A certain free-floating telepathy it seemed; and there were no gloves to shut it off. It wasn’t information he received; it was merely strong impressions of like, dislike, truth or falsehood. Sometimes he was so caught up in this, he only saw people’s lips moving. He didn’t hear their words at all.

This highly charged intimacy, if that was the proper thing to call it, alienated him to the core.

He let the contracts go, transferring everything in the space of an afternoon, making sure all his men got work, and then closing his small shop on Castro which sold vintage Victorian fixtures.

It was OK to go indoors, to lie down, to pull the curtains, and drink. Aunt Viv sang in the kitchen as she cooked for him meals he didn’t want to eat. Now and then he tried to read a little of David Copperfield, in order to escape from his own mind. At all the worst moments of his life, he had always retired to some remote corner of the world and read David Copperfield. It was easier and lighter than Great Expectations, his true favorite. But the only reason he could follow the book now was that he knew it practically by heart.

Therese went to visit her brother in Southern California. A lie, he knew, though he had not touched the phone, merely heard the voice through the answering machine. Fine. Good-bye.

When his old girlfriend Elizabeth called from New York, he talked to her until he actually passed out. The next morning she told him he must get psychiatric help. She threatened to drop work and fly out if he didn’t agree. He agreed. But he was lying.

He did not want to confide in anybody. He did not want to describe the new intensity of feeling. He certainly didn’t want to talk about his hands. All he wanted to talk about were the visions, and nobody wanted to hear about that, nobody wanted to hear him talk about the curtain dropping that separated the living from the dead.

After Aunt Viv went to bed, he experimented just a little with the touching power. He could tell a great deal from an object when he allowed himself to handle it slowly; if he asked questions of his power-that is, tried to direct it-he could receive even more. But he did not like the feel of it, of these images flashing through his head. And if there was a reason he had been given this sensitivity, the reason was forgotten along with the vision, and the sense of purpose regarding his return to life.

Stacy brought him books to read about others who had died and come back. Dr. Morris at the hospital had told him of these works-the classic studies of the “near death experience” by Moody, Rawlings, Sabom, and Ring. Fighting the drunkenness, the agitation, the sheer inability to concentrate for any length of time, he forced himself through some of these accounts.

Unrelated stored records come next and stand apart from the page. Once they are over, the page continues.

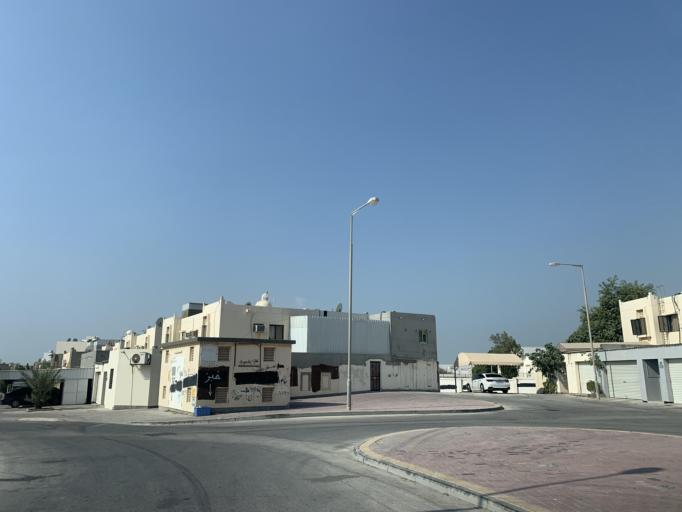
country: BH
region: Central Governorate
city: Madinat Hamad
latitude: 26.1107
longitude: 50.5013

Yes, he knew this! It was all true. He too had risen out of his body, yes, and it was no dream, yes, but he had not seen a beautiful light; he had not been met by dead loved ones; and there had been no unearthly paradise to which he was admitted, full of flowers and beautiful colors. Something altogether different had happened out there. He had been intercepted as it were, appealed to, made to realize that he must perform a very difficult task, that much depended upon it.

Paradise. The only paradise he had ever known was in the city where he’d grown up, the warm sweet place he’d left when he was seventeen, that old great square of some twenty-five-odd city blocks known in New Orleans as the Garden District.

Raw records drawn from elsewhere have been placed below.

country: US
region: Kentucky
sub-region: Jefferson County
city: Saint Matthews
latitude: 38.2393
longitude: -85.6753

Yes, back there, where it all started. New Orleans which he hadn’t seen since the summer of his seventeenth year. And the funny thing was, that when he considered his life, as drowning men are supposed to do, he thought first and foremost of that long-ago night when, at age six, he had discovered classical music on his grandmother’s back porch, listening in the fragrant dusk to an old tube radio. Four o’clocks glowing in the dark. Cicadas grinding in the trees. His grandfather was smoking a cigar on the step, and then that music came into his life, that heavenly music.